抽出テキスト:
---*---

きょうだいから内容証明郵便が届いた、代理人選任は必須???

きょうだいから内容証明郵便が届いたら、自分は正しく管理していたと思っても、放置してはいけません。きょうだいが内容証明を出すと言うことは、訴訟まで視野に入れてます。 かと言って、すべて真実のまま回答してもいいというわけではありません。初動を誤ると過大な返還義務を負うことがあります。弁護士に相談は必須で、応訴の仕方を十分に準備するべきです。

  • 【1】父の介護をしていて、父の預金管理も預かりました。
    父が体の自由が利かなくなって、父から預金の管理も委ねられました。といってもどんぶり勘定で自分のお金と区別がつかなくなっていました。
  • 【2】父の介護をしていて、預金の管理も委ねられました。残ったものはお前に上げると言われました。
    私は父に金銭を贈与されたのです。

---*---

作業指示:
上の抽出テキストから次の一文を英語に訳してください。「初動を誤ると過大な返還義務を負うことがあります。」

行データ抜粋:
---*---

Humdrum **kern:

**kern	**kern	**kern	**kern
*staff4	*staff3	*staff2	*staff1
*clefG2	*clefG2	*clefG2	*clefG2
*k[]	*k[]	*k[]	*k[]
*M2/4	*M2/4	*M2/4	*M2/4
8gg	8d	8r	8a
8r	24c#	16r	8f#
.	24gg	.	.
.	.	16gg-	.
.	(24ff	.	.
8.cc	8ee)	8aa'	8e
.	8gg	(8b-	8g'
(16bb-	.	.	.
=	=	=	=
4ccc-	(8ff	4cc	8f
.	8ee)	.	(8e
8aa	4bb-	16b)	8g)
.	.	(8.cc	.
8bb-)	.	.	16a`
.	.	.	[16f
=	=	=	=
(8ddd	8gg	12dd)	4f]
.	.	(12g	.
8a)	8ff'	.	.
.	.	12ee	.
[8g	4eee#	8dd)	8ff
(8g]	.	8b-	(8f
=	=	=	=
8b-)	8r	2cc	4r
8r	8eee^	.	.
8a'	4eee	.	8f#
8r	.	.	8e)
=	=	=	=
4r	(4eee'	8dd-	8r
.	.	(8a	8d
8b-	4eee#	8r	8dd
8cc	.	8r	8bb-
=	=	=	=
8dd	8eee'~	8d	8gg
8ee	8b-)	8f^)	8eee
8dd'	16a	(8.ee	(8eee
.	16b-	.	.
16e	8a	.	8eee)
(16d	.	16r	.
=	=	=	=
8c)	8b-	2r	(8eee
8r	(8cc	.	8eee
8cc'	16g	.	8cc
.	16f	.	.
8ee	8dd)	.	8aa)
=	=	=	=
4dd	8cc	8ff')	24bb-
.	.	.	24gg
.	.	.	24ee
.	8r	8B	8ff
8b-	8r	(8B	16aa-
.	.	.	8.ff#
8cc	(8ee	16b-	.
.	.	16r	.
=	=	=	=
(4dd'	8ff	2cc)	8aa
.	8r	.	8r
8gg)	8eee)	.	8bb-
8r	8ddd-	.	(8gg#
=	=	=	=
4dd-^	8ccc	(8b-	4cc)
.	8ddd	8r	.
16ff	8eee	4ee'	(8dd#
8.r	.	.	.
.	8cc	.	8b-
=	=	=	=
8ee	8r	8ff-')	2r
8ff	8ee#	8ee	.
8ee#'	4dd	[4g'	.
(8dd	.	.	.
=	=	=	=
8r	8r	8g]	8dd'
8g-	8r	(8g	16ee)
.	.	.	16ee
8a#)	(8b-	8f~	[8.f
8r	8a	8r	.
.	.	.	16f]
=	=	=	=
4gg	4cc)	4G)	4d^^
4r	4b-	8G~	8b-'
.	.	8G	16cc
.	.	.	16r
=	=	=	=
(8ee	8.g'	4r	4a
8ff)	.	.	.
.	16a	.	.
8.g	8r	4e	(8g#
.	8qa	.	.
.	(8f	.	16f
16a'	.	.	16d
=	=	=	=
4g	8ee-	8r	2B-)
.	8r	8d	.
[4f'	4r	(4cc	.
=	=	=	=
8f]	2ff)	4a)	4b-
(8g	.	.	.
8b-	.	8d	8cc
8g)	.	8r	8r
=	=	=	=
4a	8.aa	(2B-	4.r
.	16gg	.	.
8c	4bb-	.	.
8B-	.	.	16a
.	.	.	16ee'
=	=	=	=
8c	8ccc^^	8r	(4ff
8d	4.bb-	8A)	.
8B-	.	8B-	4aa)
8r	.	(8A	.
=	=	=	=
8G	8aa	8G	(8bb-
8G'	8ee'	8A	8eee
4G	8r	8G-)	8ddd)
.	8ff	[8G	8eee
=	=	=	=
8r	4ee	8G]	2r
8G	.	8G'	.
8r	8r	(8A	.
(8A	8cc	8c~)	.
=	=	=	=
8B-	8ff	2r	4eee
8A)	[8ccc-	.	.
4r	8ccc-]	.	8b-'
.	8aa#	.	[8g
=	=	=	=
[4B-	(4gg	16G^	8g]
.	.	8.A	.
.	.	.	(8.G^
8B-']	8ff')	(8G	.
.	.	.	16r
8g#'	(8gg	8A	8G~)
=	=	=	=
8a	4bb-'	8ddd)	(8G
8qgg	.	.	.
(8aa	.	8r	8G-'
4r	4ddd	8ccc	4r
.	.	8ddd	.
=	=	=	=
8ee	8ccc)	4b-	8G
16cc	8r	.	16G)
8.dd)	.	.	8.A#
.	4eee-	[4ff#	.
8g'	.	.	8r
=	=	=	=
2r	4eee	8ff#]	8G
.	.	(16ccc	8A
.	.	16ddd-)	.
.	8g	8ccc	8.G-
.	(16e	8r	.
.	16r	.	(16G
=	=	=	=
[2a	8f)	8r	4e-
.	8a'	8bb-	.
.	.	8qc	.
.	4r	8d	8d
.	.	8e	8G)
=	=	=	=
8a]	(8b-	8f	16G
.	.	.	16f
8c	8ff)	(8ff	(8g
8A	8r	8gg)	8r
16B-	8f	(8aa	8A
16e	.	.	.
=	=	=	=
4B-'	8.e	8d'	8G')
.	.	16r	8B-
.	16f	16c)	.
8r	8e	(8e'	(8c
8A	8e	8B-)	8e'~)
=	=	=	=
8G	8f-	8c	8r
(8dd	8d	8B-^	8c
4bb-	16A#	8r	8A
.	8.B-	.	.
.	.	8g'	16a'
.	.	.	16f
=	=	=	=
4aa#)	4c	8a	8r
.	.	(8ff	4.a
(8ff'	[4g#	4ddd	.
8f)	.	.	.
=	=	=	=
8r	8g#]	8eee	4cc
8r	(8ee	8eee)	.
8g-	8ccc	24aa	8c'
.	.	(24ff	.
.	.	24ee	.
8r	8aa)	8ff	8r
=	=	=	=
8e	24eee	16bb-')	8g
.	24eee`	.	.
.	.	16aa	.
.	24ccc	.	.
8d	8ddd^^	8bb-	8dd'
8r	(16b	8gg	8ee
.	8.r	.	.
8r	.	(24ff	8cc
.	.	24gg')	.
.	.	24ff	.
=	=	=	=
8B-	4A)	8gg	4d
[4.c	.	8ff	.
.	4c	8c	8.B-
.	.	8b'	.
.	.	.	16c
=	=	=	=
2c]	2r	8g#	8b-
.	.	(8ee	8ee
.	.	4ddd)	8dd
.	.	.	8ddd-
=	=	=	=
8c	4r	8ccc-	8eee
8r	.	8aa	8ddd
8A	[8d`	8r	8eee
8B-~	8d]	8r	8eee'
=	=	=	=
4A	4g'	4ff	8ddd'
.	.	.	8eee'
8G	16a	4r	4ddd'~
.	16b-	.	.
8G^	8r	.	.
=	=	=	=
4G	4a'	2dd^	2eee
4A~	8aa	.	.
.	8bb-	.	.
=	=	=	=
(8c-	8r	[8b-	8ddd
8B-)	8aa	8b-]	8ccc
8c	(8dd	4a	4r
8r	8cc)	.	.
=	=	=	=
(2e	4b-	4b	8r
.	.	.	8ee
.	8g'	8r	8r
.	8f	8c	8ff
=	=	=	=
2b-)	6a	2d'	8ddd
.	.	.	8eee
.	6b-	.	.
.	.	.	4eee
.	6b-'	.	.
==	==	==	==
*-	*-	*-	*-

---*---

この問題の解答:
If you make a mistake in your initial response, you may end up bearing an excessive obligation to return the money.